**Exercise material:**
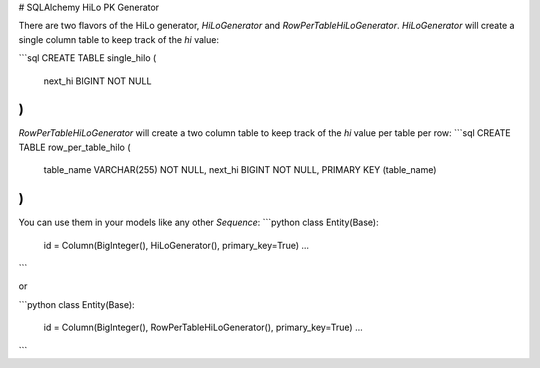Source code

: # SQLAlchemy HiLo PK Generator

There are two flavors of the HiLo generator, `HiLoGenerator` and `RowPerTableHiLoGenerator`.
`HiLoGenerator` will create a single column table to keep track of the `hi` value:

```sql
CREATE TABLE single_hilo (
    next_hi BIGINT NOT NULL
)
```

`RowPerTableHiLoGenerator` will create a two column table to keep track of the `hi` value
per table per row:
```sql
CREATE TABLE row_per_table_hilo (
        table_name VARCHAR(255) NOT NULL,
        next_hi BIGINT NOT NULL,
        PRIMARY KEY (table_name)
)
```

You can use them in your models like any other `Sequence`:
```python
class Entity(Base):

    id = Column(BigInteger(), HiLoGenerator(), primary_key=True)
    ...

```

or

```python
class Entity(Base):

    id = Column(BigInteger(), RowPerTableHiLoGenerator(), primary_key=True)
    ...

```


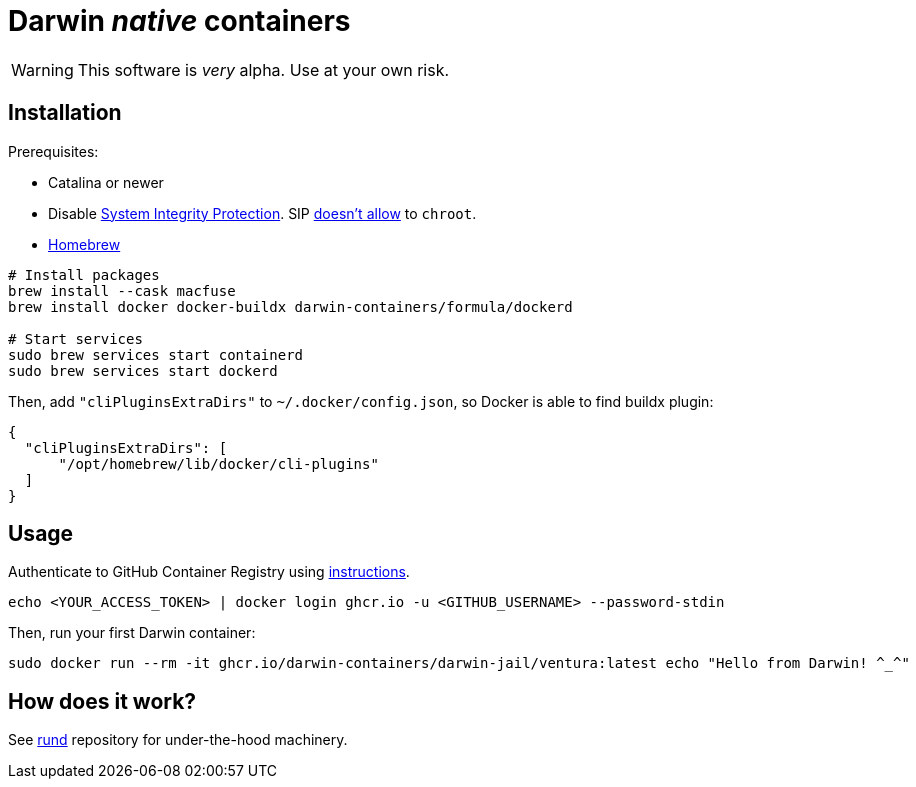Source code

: = Darwin _native_ containers
:source-highlighter: rouge

WARNING: This software is _very_ alpha.
Use at your own risk.

== Installation

Prerequisites:

- Catalina or newer
- Disable https://developer.apple.com/documentation/security/disabling_and_enabling_system_integrity_protection[System Integrity Protection].
SIP https://github.com/containerd/containerd/discussions/5525#discussioncomment-2685649[doesn't allow] to `chroot`.
- https://brew.sh[Homebrew]

// TODO: Suggest fuse-t as an alternative to macfuse

[source,shell]
----
# Install packages
brew install --cask macfuse
brew install docker docker-buildx darwin-containers/formula/dockerd

# Start services
sudo brew services start containerd
sudo brew services start dockerd
----

Then, add `"cliPluginsExtraDirs"` to `~/.docker/config.json`, so Docker is able to find buildx plugin:
```json
{
  "cliPluginsExtraDirs": [
      "/opt/homebrew/lib/docker/cli-plugins"
  ]
}
```

== Usage

Authenticate to GitHub Container Registry using https://docs.github.com/en/packages/working-with-a-github-packages-registry/working-with-the-container-registry#authenticating-to-the-container-registry[instructions].

[source,shell]
----
echo <YOUR_ACCESS_TOKEN> | docker login ghcr.io -u <GITHUB_USERNAME> --password-stdin
----

Then, run your first Darwin container:

[source,shell]
----
sudo docker run --rm -it ghcr.io/darwin-containers/darwin-jail/ventura:latest echo "Hello from Darwin! ^_^"
----

== How does it work?

See https://github.com/darwin-containers/rund#rund[rund] repository for under-the-hood machinery.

**Required action:**
Every line in the data that holds "track" should be copied out.

**Written response:**
`HiLoGenerator` will create a single column table to keep track of the `hi` value:
`RowPerTableHiLoGenerator` will create a two column table to keep track of the `hi` value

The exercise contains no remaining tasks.